(Excerpts from a dataset)

* * * * *

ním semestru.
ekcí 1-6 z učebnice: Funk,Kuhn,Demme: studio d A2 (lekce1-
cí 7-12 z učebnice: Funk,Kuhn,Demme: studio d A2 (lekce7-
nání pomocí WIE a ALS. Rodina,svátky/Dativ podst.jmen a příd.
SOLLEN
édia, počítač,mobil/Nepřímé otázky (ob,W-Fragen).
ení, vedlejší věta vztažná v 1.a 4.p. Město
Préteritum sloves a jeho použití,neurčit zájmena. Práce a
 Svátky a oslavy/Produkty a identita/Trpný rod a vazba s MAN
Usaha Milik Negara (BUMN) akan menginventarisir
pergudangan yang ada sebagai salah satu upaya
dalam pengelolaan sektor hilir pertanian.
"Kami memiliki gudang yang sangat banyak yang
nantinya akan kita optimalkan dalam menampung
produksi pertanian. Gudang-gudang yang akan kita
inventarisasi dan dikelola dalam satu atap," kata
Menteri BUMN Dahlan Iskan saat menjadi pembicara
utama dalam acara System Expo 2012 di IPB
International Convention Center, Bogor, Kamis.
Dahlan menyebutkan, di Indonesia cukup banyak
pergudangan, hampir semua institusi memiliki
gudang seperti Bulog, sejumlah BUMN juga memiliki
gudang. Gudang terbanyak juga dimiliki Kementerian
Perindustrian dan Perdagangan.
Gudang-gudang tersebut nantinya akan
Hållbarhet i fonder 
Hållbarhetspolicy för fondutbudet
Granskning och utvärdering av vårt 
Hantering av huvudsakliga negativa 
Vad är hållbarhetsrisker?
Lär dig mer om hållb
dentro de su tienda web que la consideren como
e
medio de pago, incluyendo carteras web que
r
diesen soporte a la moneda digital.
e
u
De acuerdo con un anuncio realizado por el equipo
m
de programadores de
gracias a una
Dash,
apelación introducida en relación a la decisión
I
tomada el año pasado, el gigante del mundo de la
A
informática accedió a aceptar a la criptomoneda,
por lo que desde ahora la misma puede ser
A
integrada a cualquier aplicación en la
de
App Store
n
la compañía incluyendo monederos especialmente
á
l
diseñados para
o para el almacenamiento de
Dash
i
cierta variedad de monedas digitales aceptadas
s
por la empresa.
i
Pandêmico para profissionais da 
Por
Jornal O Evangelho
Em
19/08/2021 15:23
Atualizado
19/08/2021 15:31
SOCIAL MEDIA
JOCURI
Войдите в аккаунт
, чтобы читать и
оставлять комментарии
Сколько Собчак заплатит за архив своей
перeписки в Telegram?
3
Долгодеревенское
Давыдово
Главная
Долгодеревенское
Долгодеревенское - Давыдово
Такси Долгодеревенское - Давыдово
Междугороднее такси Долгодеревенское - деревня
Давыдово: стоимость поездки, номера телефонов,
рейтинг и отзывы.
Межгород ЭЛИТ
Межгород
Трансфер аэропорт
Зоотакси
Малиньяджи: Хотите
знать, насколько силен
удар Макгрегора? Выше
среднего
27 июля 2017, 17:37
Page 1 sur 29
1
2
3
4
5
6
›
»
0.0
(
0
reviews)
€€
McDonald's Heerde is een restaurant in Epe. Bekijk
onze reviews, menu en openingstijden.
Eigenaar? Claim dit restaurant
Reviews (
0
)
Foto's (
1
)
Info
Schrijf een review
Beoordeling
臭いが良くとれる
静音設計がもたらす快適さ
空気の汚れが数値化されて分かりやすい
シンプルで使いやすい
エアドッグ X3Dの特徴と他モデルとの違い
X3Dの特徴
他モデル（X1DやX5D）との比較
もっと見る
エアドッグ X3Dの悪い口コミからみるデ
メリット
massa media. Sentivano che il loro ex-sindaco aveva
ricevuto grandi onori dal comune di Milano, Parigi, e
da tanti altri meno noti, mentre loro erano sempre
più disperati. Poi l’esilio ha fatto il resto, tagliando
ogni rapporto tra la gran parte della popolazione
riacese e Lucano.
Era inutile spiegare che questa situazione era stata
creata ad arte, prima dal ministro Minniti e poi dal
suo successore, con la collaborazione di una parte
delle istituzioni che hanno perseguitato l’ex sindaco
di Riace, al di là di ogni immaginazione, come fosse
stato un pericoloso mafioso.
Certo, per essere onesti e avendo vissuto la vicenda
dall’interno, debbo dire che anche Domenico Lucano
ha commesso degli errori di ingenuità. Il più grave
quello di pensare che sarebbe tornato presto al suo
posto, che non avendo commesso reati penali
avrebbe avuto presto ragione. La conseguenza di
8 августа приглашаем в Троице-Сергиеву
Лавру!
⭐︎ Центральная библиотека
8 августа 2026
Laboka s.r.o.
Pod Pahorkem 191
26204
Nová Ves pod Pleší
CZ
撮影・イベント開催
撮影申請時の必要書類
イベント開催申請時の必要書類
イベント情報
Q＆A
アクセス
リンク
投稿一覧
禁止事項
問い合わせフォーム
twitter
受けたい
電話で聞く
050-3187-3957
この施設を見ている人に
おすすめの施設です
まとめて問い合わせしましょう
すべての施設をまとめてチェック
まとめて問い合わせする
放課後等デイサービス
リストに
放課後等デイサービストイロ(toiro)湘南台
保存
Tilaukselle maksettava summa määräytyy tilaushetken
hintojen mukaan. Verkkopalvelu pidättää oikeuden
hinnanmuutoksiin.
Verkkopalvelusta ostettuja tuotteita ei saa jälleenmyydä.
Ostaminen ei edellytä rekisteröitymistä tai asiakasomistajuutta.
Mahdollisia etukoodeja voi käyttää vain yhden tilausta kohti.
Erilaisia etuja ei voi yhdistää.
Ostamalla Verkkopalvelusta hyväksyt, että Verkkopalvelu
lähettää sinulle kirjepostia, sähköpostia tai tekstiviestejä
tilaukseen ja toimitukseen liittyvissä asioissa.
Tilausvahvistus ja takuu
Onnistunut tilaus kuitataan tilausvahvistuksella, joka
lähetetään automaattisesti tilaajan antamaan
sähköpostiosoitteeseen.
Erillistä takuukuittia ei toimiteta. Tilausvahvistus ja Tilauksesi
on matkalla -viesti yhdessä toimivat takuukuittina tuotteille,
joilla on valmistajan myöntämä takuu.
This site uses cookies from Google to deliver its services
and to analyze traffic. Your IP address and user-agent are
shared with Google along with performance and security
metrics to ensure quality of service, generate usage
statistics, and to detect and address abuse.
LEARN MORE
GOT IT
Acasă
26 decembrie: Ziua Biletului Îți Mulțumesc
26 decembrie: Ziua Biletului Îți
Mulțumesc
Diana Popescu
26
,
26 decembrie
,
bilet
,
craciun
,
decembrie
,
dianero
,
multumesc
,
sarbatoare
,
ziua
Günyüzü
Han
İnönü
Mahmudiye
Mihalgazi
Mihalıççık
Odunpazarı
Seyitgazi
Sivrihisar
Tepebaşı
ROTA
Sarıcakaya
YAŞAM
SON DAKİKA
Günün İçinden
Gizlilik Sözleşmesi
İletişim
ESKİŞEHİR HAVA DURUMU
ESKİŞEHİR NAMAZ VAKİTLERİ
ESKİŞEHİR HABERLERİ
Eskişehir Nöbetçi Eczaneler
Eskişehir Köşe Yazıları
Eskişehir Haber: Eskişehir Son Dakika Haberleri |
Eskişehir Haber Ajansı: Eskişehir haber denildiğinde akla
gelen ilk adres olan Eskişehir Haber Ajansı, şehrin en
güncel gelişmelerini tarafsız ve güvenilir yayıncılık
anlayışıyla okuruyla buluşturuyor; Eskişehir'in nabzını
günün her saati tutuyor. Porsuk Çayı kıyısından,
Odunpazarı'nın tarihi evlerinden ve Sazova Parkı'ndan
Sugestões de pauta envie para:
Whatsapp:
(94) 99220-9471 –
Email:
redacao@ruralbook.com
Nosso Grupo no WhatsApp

* * * * *

YOUR TASK: Copy the lines of the items from the very first one up to and including the line containing "ení, vedlejší věta vztažná v 1.a 4.p. Město", with no changes.

TASK RESPONSE:
ním semestru.
ekcí 1-6 z učebnice: Funk,Kuhn,Demme: studio d A2 (lekce1-
cí 7-12 z učebnice: Funk,Kuhn,Demme: studio d A2 (lekce7-
nání pomocí WIE a ALS. Rodina,svátky/Dativ podst.jmen a příd.
SOLLEN
édia, počítač,mobil/Nepřímé otázky (ob,W-Fragen).
ení, vedlejší věta vztažná v 1.a 4.p. Město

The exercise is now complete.